Девятнадцатый день. Ветер меняет направление и дует одновременно с полудня и с заката. «Артемида» буквально летит по воде. Какое одиночество! Длинные зеленые волны приподнимают корабль с кормы. Гордени и шкоты звенят, как струны лиры. Долон то устремляется к небу, то вглядывается в зеленоватые пучины. Голубые рыбы исчезли. Я велел приготовить варево из каштанов и ржи, в котором размочил засохший белый сыр. Я не против того, чтобы дать гребцам лишнюю амфору вина. «Ничто не бывает лишним!» Венитаф пересчитал одноручные амфоры. Воды хватит дней на десять. Не говоря о вине! Но вино хочется сохранить, оно поможет развязать языки варваров. Венитаф смеется и соглашается со мной.

— Оставь для них ячменное пиво, — посоветовал он, — оно туманит рассудок. А сам опасайся их медов, иначе влюбишься в золотоволосых женщин.

— Если они выболтают во время любовных утех тайны своих мужей-моряков, я с удовольствием отведаю меда, — ответил я, — но только при этом условии!

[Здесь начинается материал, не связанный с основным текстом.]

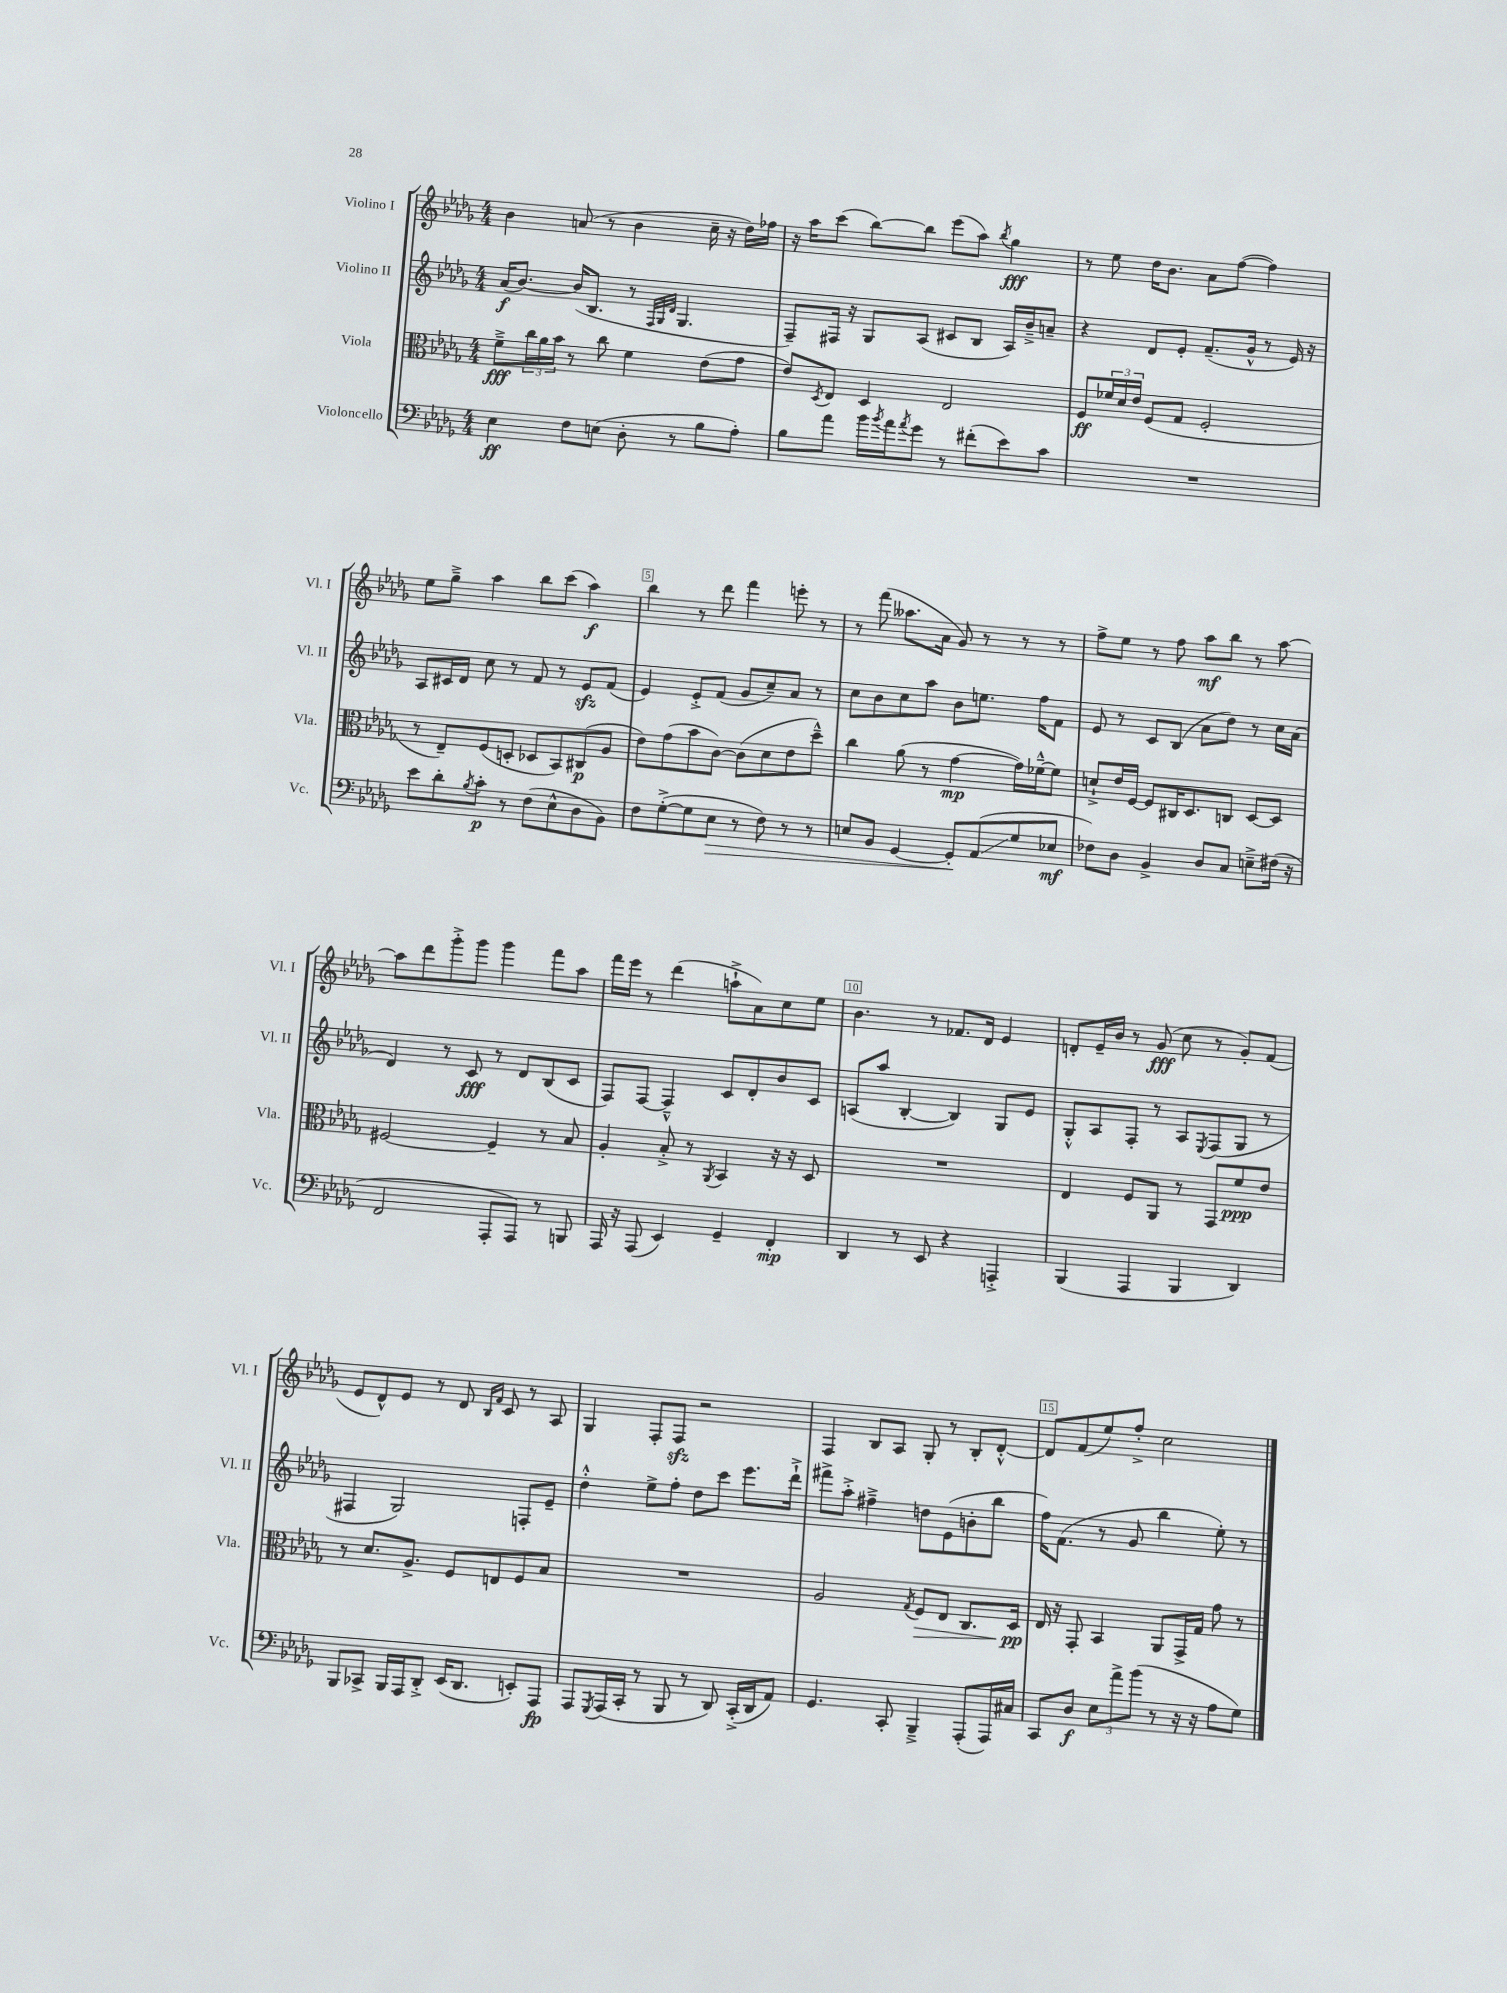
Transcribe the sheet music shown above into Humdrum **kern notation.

**kern	**kern	**kern	**kern
*staff4	*staff3	*staff2	*staff1
*clefF4	*clefC3	*clefG2	*clefG2
*k[b-e-a-d-g-]	*k[b-e-a-d-g-]	*k[b-e-a-d-g-]	*k[b-e-a-d-g-]
*M4/4	*M4/4	*M4/4	*M4/4
4E-\	8f~^\L	(16a-/LK	4b-\
.	.	[8.b-/J)	.
.	24cc\L	.	.
.	24a-\	.	.
.	24b-\JJ	.	.
8F\L	8r	(16b-/]LK	(8a/
.	.	8.B-/J	.
(8E\J	8cc\	.	8r
8D-'\	4f\	8r	4b-\
.	.	32qqF/LLL	.
.	.	32qqG-/	.
.	.	32qqd-/JJJ	.
8r	.	4.G-/	.
8B-\L	(8e-\L	.	16cc~\
.	.	.	16r
8A-'\J)	8g-\J	.	16dd-\LL)
.	.	.	16ff-\JJ
=	=	=	=
8B-\L	8e-/L)	8F~/L)	16r
.	.	.	16aa-\LK
.	8qD-/	.	.
8a-\J	8E-/J	16F#/Jk	(8ccc\J
.	.	16r	.
16b-\LL	4D-/	8G-/L	[8bb-\L)
8qb-/	.	.	.
16a-\J	.	.	.
8qa-/	.	.	.
8g-\J	.	(8A-/J	8bb-\]J
8r	2E-/	8c#/L	(8eee-\L
(8f#'\L	.	8B-/J	8aa-\J)
.	.	.	8qbb-/
8e-\)	.	16A-/LL)	4gg-\
.	.	16b-~^/J	.
8c\J	.	8a~/J	.
=	=	=	=
1r	8F/L	4r	8r
.	24f-/L	.	8ee-\
.	24d-/	.	.
.	24e-/JJ	.	.
.	(8F/L	8d-/L	16dd-\LK
.	.	.	8.b-\J
.	8G-/J	8e-'/J	.
.	2F'/	(8.f~/L	8a-\L
.	.	.	([8ff\J
.	.	16g-^^/Jk	.
.	.	8r	4ff\])
.	.	16e-/)	.
.	.	16r	.
=	=	=	=
8e-\L	8r	8A-/L	8ee-\L
8d-'\	8E-~/L)	16c#/L	8gg-~^\J
.	.	16d-/JJ	.
8qB-/	.	.	.
8c'\J	(8F/	8cc\	4aa-\
8r	8D'/J	8r	.
(8F\L	8D-/L	8f/	8bb-\L
8E-^^\	8BB-/)	8r	(8ccc\J
8D-\	(8C#/	8e-/L	4aa-\)
8BB-\J)	8A-/J	(8f/J	.
=	=	=	=
8F\L	8e-\L)	4e-/)	4bb-\
([8G-'^\	(8g-\	.	.
8G-\]	8b-\	8e-'^/L	8r
8E-\J	[8c\J)	(8f/J	8ddd-\
8r	(8c\]L	8g-/L	4fff\
8F\)	8d-\	8cc~/)	.
8r	8e-\	8a-/J	8eee'\
8r	8dd-~^^\J)	8r	8r
=	=	=	=
8E/L	4cc\	8cc\L	8r
8BB-/J	.	8b-\	(8fff\
[4GG-/	(8a-\	8cc\	8.aa--\L
.	8r	8aa-\J	.
.	.	.	16a-\Jk
8GG-'/]L	[4g-\	8b-\L	8g-/)
(8AA-/	.	8.ee\J	8r
8G-/	16g-\]LL)	.	8r
.	[16f-~^^\J	16ff\LK	.
8E-/J	8f-\]J	8f\J	8r
=	=	=	=
8F-\L)	8d`^/L	8e-/	8ff^\L
8D-\J	16e-/L	8r	8ee-\J
.	[16F/JJ	.	.
4BB-^/	8F/]L	8c/L	8r
.	16C#/K	(8B-/J	8ff\
.	8.D-/	.	.
8D-/L	.	8a-\L	8aa-\L
8C/J	8C/J	8dd-\J)	8bb-\J
8E~^\L	[8D-/L	8r	8r
(16F#\Jk	8D-/]J	16cc\LL	[8aa-\
16r	.	(16a-\JJ	.
=	=	=	=
2FF/	[2F#/	4d-/)	8aa-\]L
.	.	.	8ddd-\
.	.	8r	8ggg-'^\
.	.	8c/	8ggg-\J
8AAA-'/L	4F#~/]	8r	4ggg-\
8AAA-/J)	.	8d-/L	.
8r	8r	(8B-/	8fff\L
8BBB/	8B-/	8c/J	8aa-\J
=	=	=	=
16AAA-/	4A-'/	8F/L)	16fff\LL
16r	.	.	16eee-\JJ
(8AAA-/	.	[8F/J	8r
4EE-/)	8B-'^/	4F~^^/]	(4ddd-\
.	8r	.	.
.	8qAA-/	.	.
4GG-~/	4BB-/	8c/L	8aa`^\L
.	.	8d-'/	8a-\)
4FF'/	16r	8b-/	8cc\
.	16r	.	.
.	8D-/	8c/J	8ee-\J
=	=	=	=
4DD-/	1r	(8A/L	4.b-\
.	.	8aa-/J	.
8r	.	[4B-'/	.
8EE-/	.	.	8r
4r	.	4B-/])	8.f-/L
.	.	.	16d-/Jk
4AAA'^/	.	8G-/L	4e-/
.	.	8e-/J	.
=	=	=	=
(4BBB-/	4E-/	8G-'^^/L	8d'/L
.	.	8A-/	16e-~/L
.	.	.	16b-/JJ
4AAA-/	8F/L	8F'/J	8r
.	8AA-/J	8r	(8g-/
4BBB-/	8r	8A-/L	8cc\
.	.	8qE-/	.
.	8GG-/L	(8F/	8r
4DD-/)	8f/	8G-/J	8g-'/L)
.	8e-/J	8r	(8f/J
=	=	=	=
8BBB-/L	8r	4F#/	8e-/L
8CC-^/J	8.d-/L	.	8d-^^/)
16BBB-/LL	.	2G-/)	8e-/J
16AAA-/J	8.A-^/J	.	.
8DD-'^/J	.	.	8r
(16EE-/LK	8F/L	.	8d-/
8.DD-/J	.	.	.
.	.	.	16qqB-/LL
.	.	.	16qqf/JJ
.	8E/	.	8c/
8EE'/L)	8F/	8F'/L	8r
8AAA-/J	8B-/J	8e-~/J	8A-/
=	=	=	=
8AAA-/L	1r	4dd-'^^\	4G-/
8qGGG-/	.	.	.
(16AAA-/L	.	.	.
16CC'/JJ	.	.	.
8r	.	8ee-^\L	8F'/L
8BBB-/	.	8ff'\J	8F/J
8r	.	8dd-\L	2r
8DD-/)	.	8ccc\J	.
(16CC'^/LL	.	8.eee-\L	.
16DD-/J	.	.	.
8AA-/J)	.	.	.
.	.	16ddd-`^\Jk	.
=	=	=	=
4.GG-/	2A-/	8fff#^\L	4F/
.	.	8aa-'^\J	.
.	.	4ff#~^\	8B-/L
8CC'/	.	.	8A-/J
.	8qG-/	.	.
4BBB-~^/	8F/L	8dd\L	8G-'/
.	8E-/J	(8e-\	8r
(8AAA-'/L	8.C/L	8b'\	8B-'/L
16AAA-/L)	.	8bb-\J	[8d-'^^/J
16C#/JJ	16D-/Jk	.	.
=	=	=	=
8CC/L	16E-/	16ff\LK)	8d-/]L
.	16r	(8.f\J	.
8D-/J	8GG-'/	.	(8f/
12E-\L	4BB-/	8r	8ee-/)
12a-^\	.	.	.
.	.	8g-/	8ff'^/J
(12b-\J	.	.	.
8r	8AA-/L	4bb-\	2cc\
16r	16GG-^/L	.	.
16r	16G-/JJ	.	.
8A-\L	8g-\	8ee-'\)	.
8G-\J)	8r	8r	.
==	==	==	==
*-	*-	*-	*-
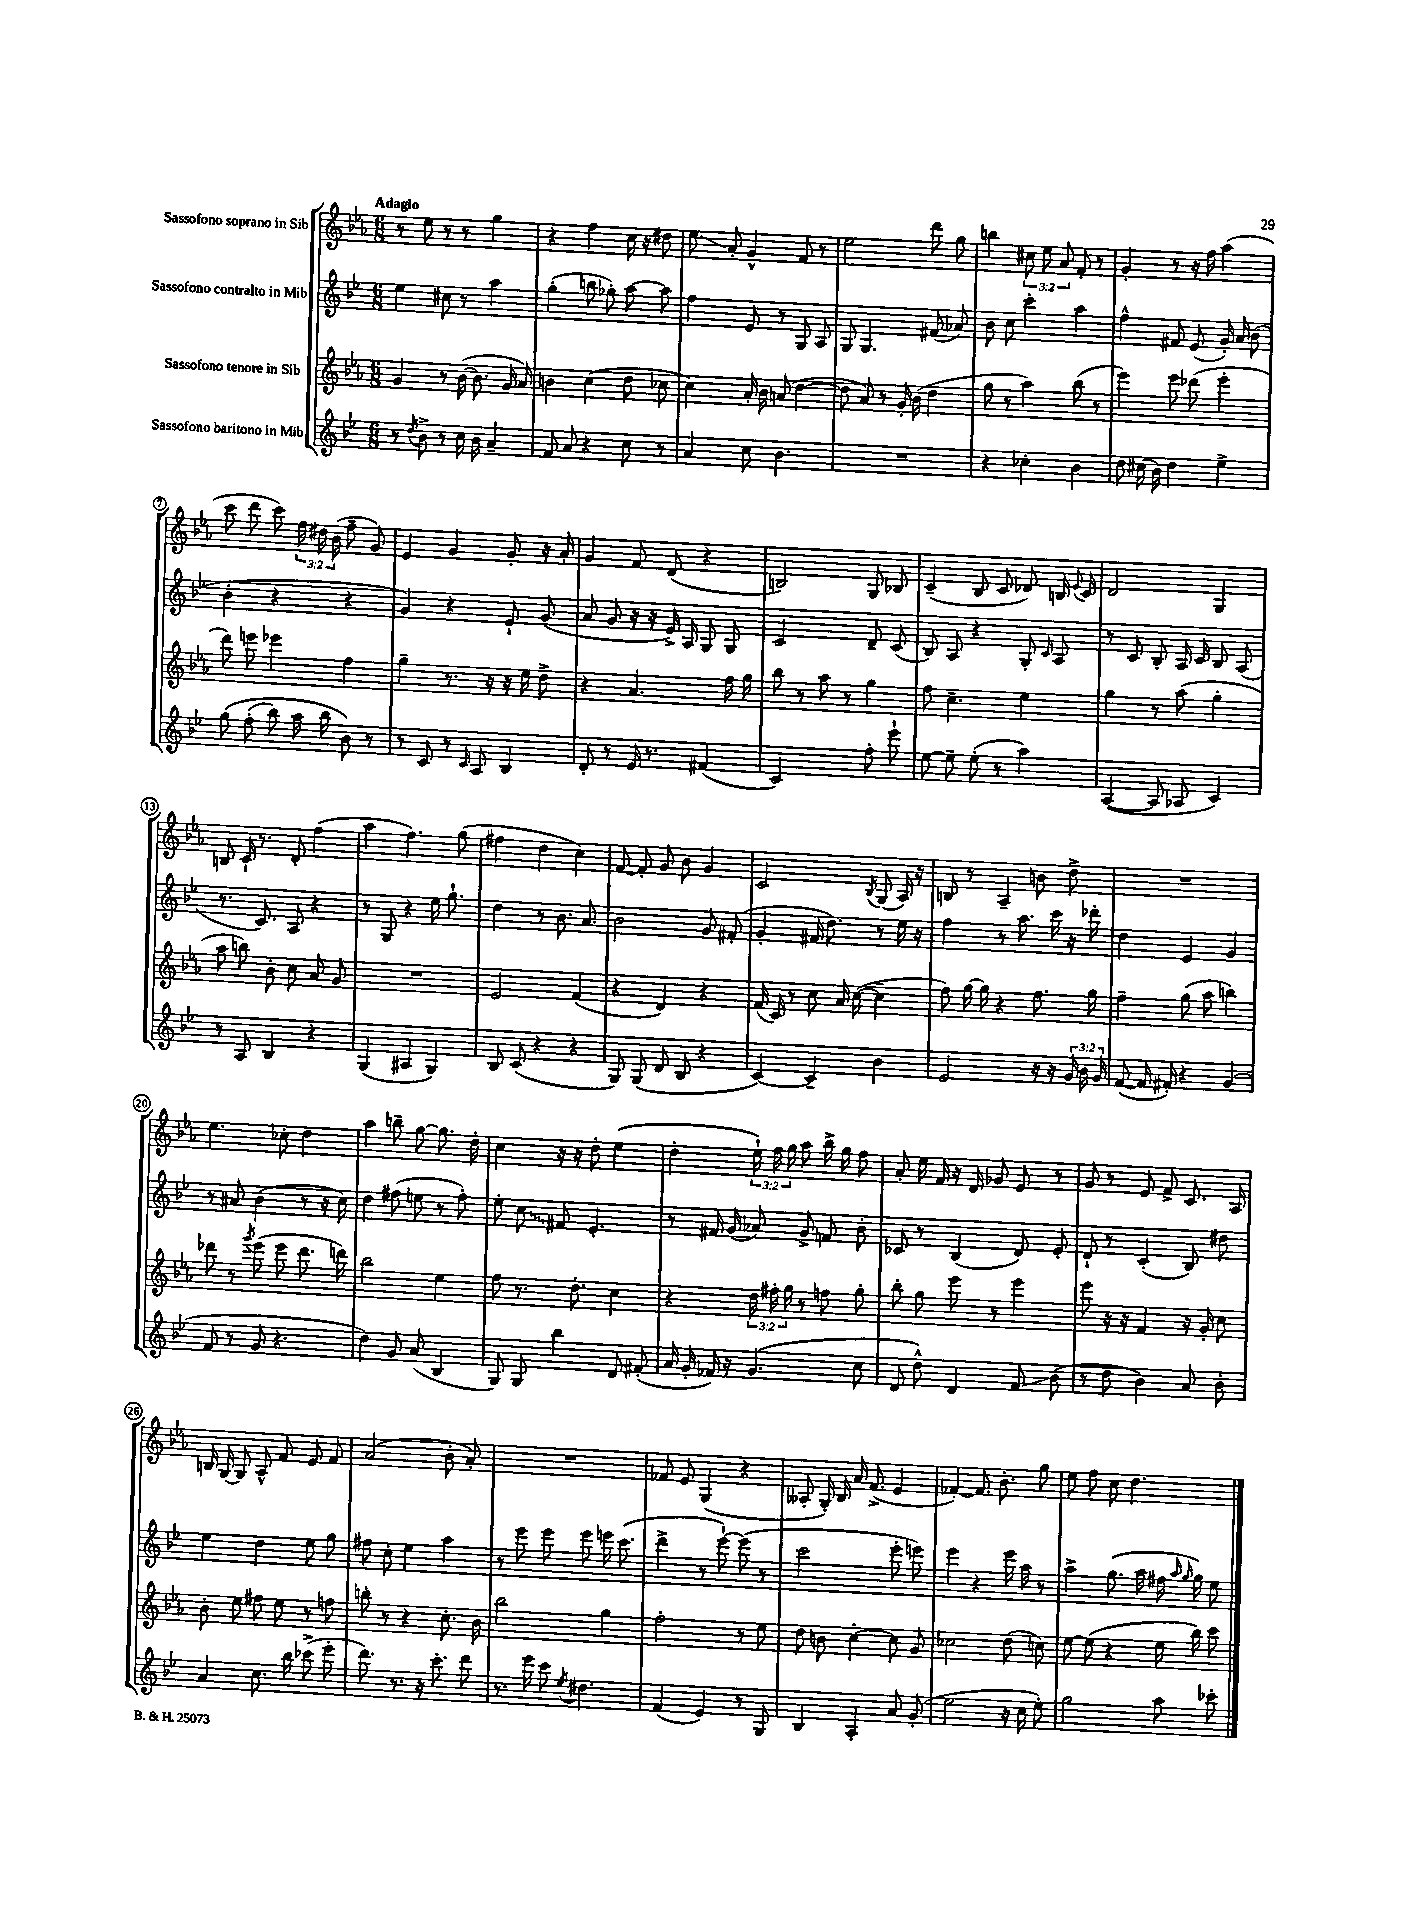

Венитаф еще долго смеялся над моими словами.

— Золотые волосы ведут к янтарю, красное вино — к олову, а коралл — к снегам Туле. Цвета, как и числа, имеют свои тайны!

Двадцатый день путешествия. Сегодня я наконец решил прочесть секретный свиток, врученный мне архонтами Массалии. «Вскрыть только в Океане», написано на обратной его стороне. Красная лента, скрепленная Солнечным колесом, не дает мне покоя с момента отплытия. Мы еще не вышли из Лакидона, а у меня уже чесались руки вскрыть его. Мне не нравятся такие поступки. Политехн решил таким манером показать, что я остаюсь в зависимости от сильных мира сего даже в моменты наивысшей свободы, когда чувствую себя полным хозяином на собственном корабле, затерянном в безбрежном Океане, вдали от всех земных дел.